Securities Alert: SEC Proposes Disclosure Rules on Hedging Policies
On February 9, 2015, the Securities and Exchange Commission (SEC) proposed rules to implement Section 955 of the Dodd-Frank Wall Street Reform and Consumer Protection Act, which directs the SEC to require, by rule, each public company to disclose in any proxy or consent solicitation material for an annual meeting of the shareholders of the company whether any employee or director, or any designee of such employee or director, is permitted to hedge the company’s equity securities. The new disclosure requirements are intended to inform shareholders “if executives are allowed to purchase financial instruments to effectively avoid compensation restrictions that they hold stock long-term, so that they will receive their compensation even in the case that their firm does not perform.”
Disclosure of material policies on hedging by named executive officers is already required under Compensation Discussion and Analysis (CD&A) rules. Additionally, the disclosure of officer and director ownership of company stock required under Item 403(b) of Regulation S-K also requires disclosure of the number of shares that have been pledged as security for hedging transactions. Furthermore, Institutional Shareholder Services (ISS) announced in 2012 that it considers hedging of company stock by directors or executives to constitute a “failure of risk oversight” that may lead to voting recommendations against individual directors, committee members or the full board of directors. As a result of existing rules and the ISS policy position, many public companies already have anti-hedging policies and disclose their policies in their proxy statements. The proposed rules would expand the nature of the required disclosure as well as the types of companies required to provide it.
Summary of Proposed Rules
The proposed rules would add a new paragraph (i) to Item 407 of the corporate governance disclosure requirements in Regulation S-K. The proposed Item 407(i) would require, in proxy or information statements with respect to the election of directors, disclosure of whether the company permits any employee or director, or any of their designees, to purchase financial instruments or otherwise engage in transactions that are designed to, or have the effect of, hedging or offsetting any decrease in the market value of equity securities (1) granted to the employee or director by the company as compensation or (2) held, directly or indirectly, by the employee or director. The proposed rules do not require companies to prohibit hedging by employees or directors.

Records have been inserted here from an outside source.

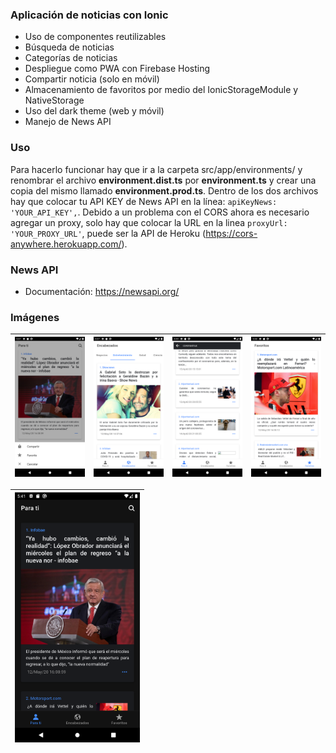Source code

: ### Aplicación de noticias con Ionic
- Uso de componentes reutilizables
- Búsqueda de noticias
- Categorías de noticias
- Despliegue como PWA con Firebase Hosting
- Compartir noticia (solo en móvil)
- Almacenamiento de favoritos por medio del IonicStorageModule y NativeStorage
- Uso del dark theme (web y móvil)
- Manejo de News API

### Uso
Para hacerlo funcionar hay que ir a la carpeta src/app/environments/ y renombrar el archivo **environment.dist.ts** por **environment.ts** y crear una copia del mismo llamado **environment.prod.ts**.
Dentro de los dos archivos hay que colocar tu API KEY de News API en la línea:  `apiKeyNews: 'YOUR_API_KEY',`. 
Debido a un problema con el CORS ahora es necesario agregar un proxy, solo hay que colocar la URL en la linea `proxyUrl: 'YOUR_PROXY_URL'`, puede ser la API de Heroku (https://cors-anywhere.herokuapp.com/).

### News API
- Documentación: https://newsapi.org/

### Imágenes
| <img src="https://github.com/jxlanda/noticias-ionic/blob/master/GitHub/Share.png?raw=true" alt="drawing" width="200"/> | <img src="https://github.com/jxlanda/noticias-ionic/blob/master/GitHub/Tabs.png?raw=true" alt="drawing" width="200"/> | <img src="https://github.com/jxlanda/noticias-ionic/blob/master/GitHub/Search.png?raw=true" alt="drawing" width="200"/> | <img src="https://github.com/jxlanda/noticias-ionic/blob/master/GitHub/Favorites.png?raw=true" alt="drawing" width="200"/> |
|-----------------------------------------------------------------------------------------------------------------------------------|-------------------------------------------------------------------------------------------------------------------------------------|-------------------------------------------------------------------------------------------------------------------------------------|-----------------------------------------------------------------------------------------------------------------------------------------------|

| <img src="https://github.com/jxlanda/noticias-ionic/blob/master/GitHub/dark_theme.png?raw=true" alt="drawing" width="200"/> |
|----------------------------------------------------------------------------------------------------------------------------------------|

Categories of Covered Persons
The proposed rules clarify that the term “employees” includes “officers.” The disclosure would also apply to any employee’s or any director’s “designee,” a status that would be determined by a company based on the particular facts and circumstances. If any permissions regarding hedging apply to certain, but not all, persons covered by the proposed rules (e.g., executive officers but not other employees), companies will need to disclose which categories of persons are permitted to hedge and which are not.
Covered Equity Securities
Equity securities covered by the proposed rules would include those issued by the company, any parent of the company, any subsidiary of the company or any subsidiary of any parent of the company that are registered under Section 12 of the Securities Exchange Act of 1934 (the Exchange Act).
The disclosure required under the proposed rules is not limited to any particular types of hedging transactions and would “cover all transactions that establish downside price protection – whether by purchasing or selling a security or derivative security or otherwise, consistent with the statutory purpose.” A company would be required to disclose the particular types of hedging transactions it permits and those it prohibits.
The proposed disclosure would apply to all companies with securities registered under Section 12 of the Exchange Act, including smaller reporting companies, emerging growth companies and listed closed-end funds. Foreign private issuers would not be required to provide Item 407(i) disclosure.
The proposed disclosure would be required in proxy or information statements for meetings (or consents) at which directors will be elected, regardless of whether they are annual meetings. To reduce duplicative disclosure, the proposed rules would include an instruction to Item 402(b) indicating that a company may satisfy the CD&A requirement in Item 402(b)(2)(xiii) to disclose policies on hedging by named executive officers, if material, by including a cross-reference to its Item 407(i) disclosure.
The proposed rules would not require Item 407(i) disclosure in registration statements or in Annual Reports on Form 10-K, even if, as is typically the case, the Part III disclosure is incorporated by reference from the company’s definitive proxy or information statement. An instruction would provide that 407(i) information will not be deemed to be incorporated into any filings made pursuant to the Exchange Act, the Securities Act of 1933 or the Investment Company Act of 1940, except to the extent specifically incorporated by reference by the company.
The SEC will seek comment on the proposed rules for 60 days following their publication in the Federal Register. SEC Commissioners Gallagher and Piwowar, while voting to approve release of the proposal, issued a joint statement expressing concern over the scope of the proposal. Both the proposing release and the joint statement identify several topics on which the SEC is specifically requesting comments from the public.
2015 Proxy Season
There is currently no effective date specified for the proposed rules, but, given the timing of publication and request for comment, the rules cannot come into effect until late April 2015, at the earliest. The new disclosure will therefore not affect the 2015 proxy season currently underway. However, companies should take the proposed rules into account when reviewing whether their insider trading policies and codes of conduct adequately address their policies on hedging transactions and when drafting proxy statement disclosure regarding company hedging policies.